Yemenis have a rather small ethnic presence in Chicago, even within the metropolitan area's other Arab communities. The first immigrants possibly arrived in the late nineteenth century, but it is more probable that they arrived in the 1920s. Finding only low-status jobs in service enterprises like restaurants and laundries and in factories, Yemeni immigrants had difficulty generating sufficient income to establish institutions or businesses or to maintain a viable community.

As late as the end of the twentieth century, there were few Yemeni-owned or -managed commercial establishments in Chicago. The small number that can be documented gathered along Lawrence Avenue between Kedzie and Pulaski. Here, as in other locations (such as Brooklyn, New York, and South Dearborn, Michigan), the first Yemeni-owned and -operated enterprises were coffee shops and liquor stores. Neither are characteristic of Yemeni culture, and it is likely that the coffee shops represent an economic activity borrowed from the larger and more affluent Lebanese and Palestinian communities. The range of economic activities which developed in other centers of Yemeni emigrants has not developed in Chicago.

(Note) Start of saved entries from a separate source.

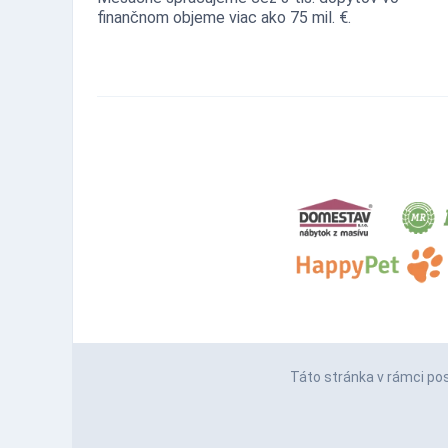
finančnom objeme viac ako 75 mil. €.
Táto stránka v rámci po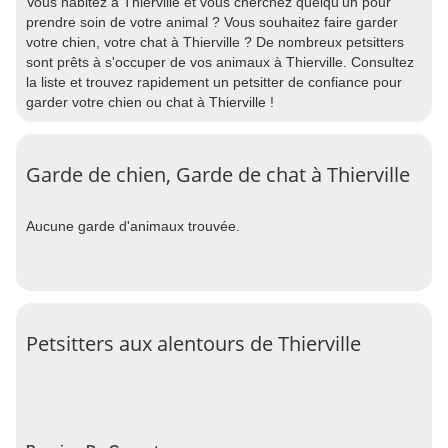
Vous habitez à Thierville et vous cherchez quelqu'un pour
prendre soin de votre animal ? Vous souhaitez faire garder
votre chien, votre chat à Thierville ? De nombreux petsitters
sont prêts à s'occuper de vos animaux à Thierville. Consultez
la liste et trouvez rapidement un petsitter de confiance pour
garder votre chien ou chat à Thierville !
Garde de chien, Garde de chat à Thierville
Aucune garde d'animaux trouvée.
Petsitters aux alentours de Thierville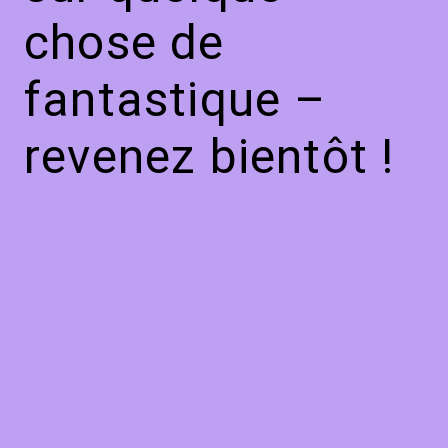
chose de
fantastique –
revenez bientôt !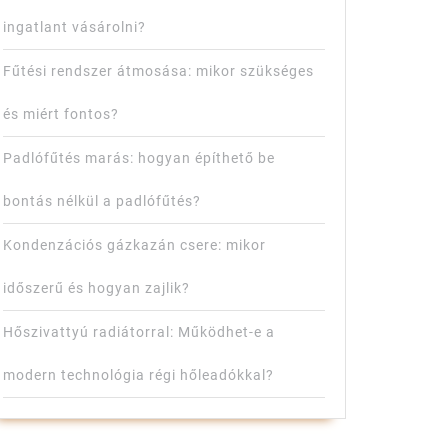
ingatlant vásárolni?
Fűtési rendszer átmosása: mikor szükséges
és miért fontos?
Padlófűtés marás: hogyan építhető be
bontás nélkül a padlófűtés?
Kondenzációs gázkazán csere: mikor
időszerű és hogyan zajlik?
Hőszivattyú radiátorral: Működhet-e a
modern technológia régi hőleadókkal?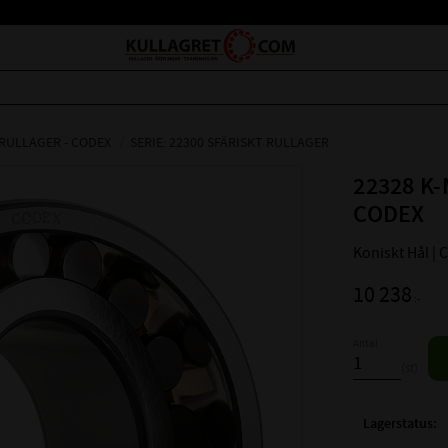
 RULLAGER - CODEX
SERIE: 22300 SFÄRISKT RULLAGER
22328 K-
CODEX
Koniskt Hål |
10 238
:-
Antal
st
Lagerstatus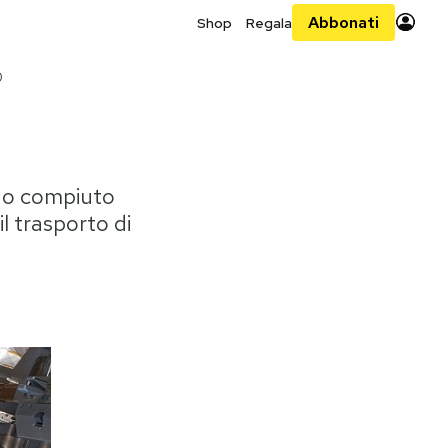
Abbonati
Shop
Regala
0
nno compiuto
l trasporto di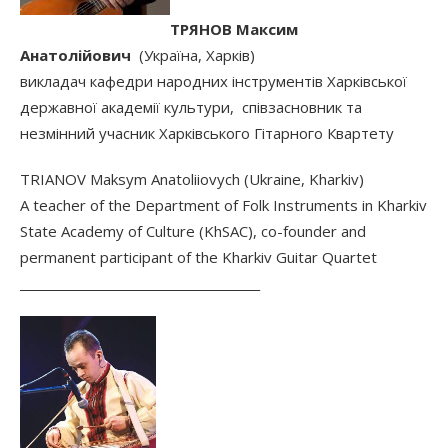
ТРЯНОВ Максим
Анатолійович
(Україна, Харків)
викладач кафедри народних інструментів Харківської
державної академії культури, співзасновник та
незмінний учасник Харківського Гітарного Квартету
TRIANOV Maksym Anatoliiovych (Ukraine, Kharkiv)
A teacher of the Department of Folk Instruments in Kharkiv
State Academy of Culture (KhSAC), co-founder and
permanent participant of the Kharkiv Guitar Quartet
________________________________________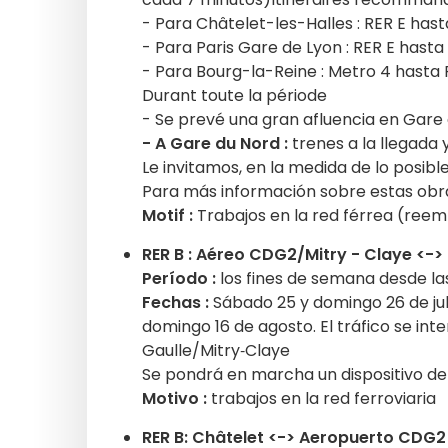
- Para Châtelet-les-Halles : RER E hast
- Para Paris Gare de Lyon : RER E hasta
- Para Bourg-la-Reine : Metro 4 hasta 
Durant toute la période
- Se prevé una gran afluencia en Gare
- A Gare du Nord :
trenes a la llegada 
Le invitamos, en la medida de lo posib
Para más información sobre estas obra
Motif :
Trabajos en la red férrea (reem
RER B : Aéreo CDG2/Mitry - Claye <-> 
Período :
los fines de semana desde las 
Fechas :
Sábado 25 y domingo 26 de juli
domingo 16 de agosto. El tráfico se in
Gaulle/Mitry‑Claye
Se pondrá en marcha un dispositivo de
Motivo :
trabajos en la red ferroviaria
RER B: Châtelet <-> Aeropuerto CDG2 -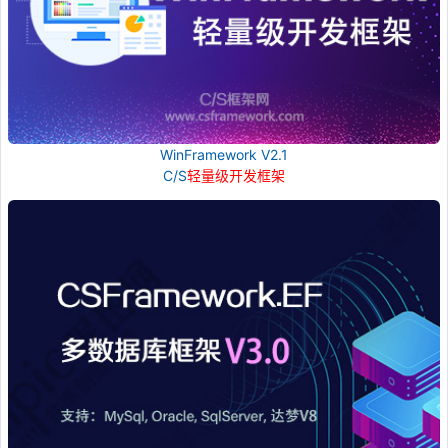
WinFramework V2.1
C/S
轻量级开发框架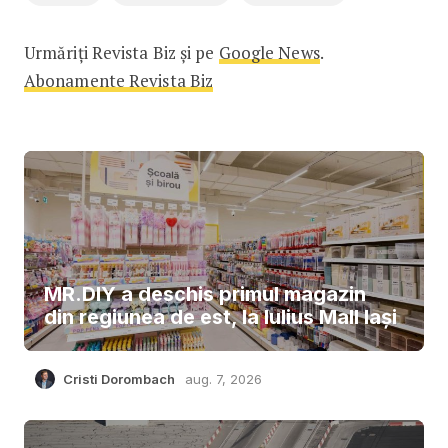
Urmăriți Revista Biz și pe
Google News
.
Abonamente Revista Biz
MR.DIY a deschis primul magazin
din regiunea de est, la Iulius Mall Iași
Cristi Dorombach
aug. 7, 2026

Chicago never acquired a critical mass of Yemenis sufficient for it to become a preferred destination, like South Dearborn, Brooklyn, or California's San Joaquin Valley. By 1990, the census reported approximately 2,000 Yemenis in Chicago (many of whom were not permanent residents), and there is little reason to suspect any undercount.

Bibliography
“The Arab Population in the Chicago Metropolitan Area.” Arab American Action Network. N.d.
Sabbagh, Georges, and Mehdi Bozorgmehr. “The Settlement of Yemeni Immigrants in the United States.” In Sojourners and Settlers: The Yemeni Immigrant Experience, ed. Jonathan Friedlander, 1988.
Zanayed, Salameh. “The Arab Community in the Greater Chicago Area: A Demographical Study.” Unpublished essay for the Chicago Commission on Human Relations Advisory Council on Arab Affairs. N.d.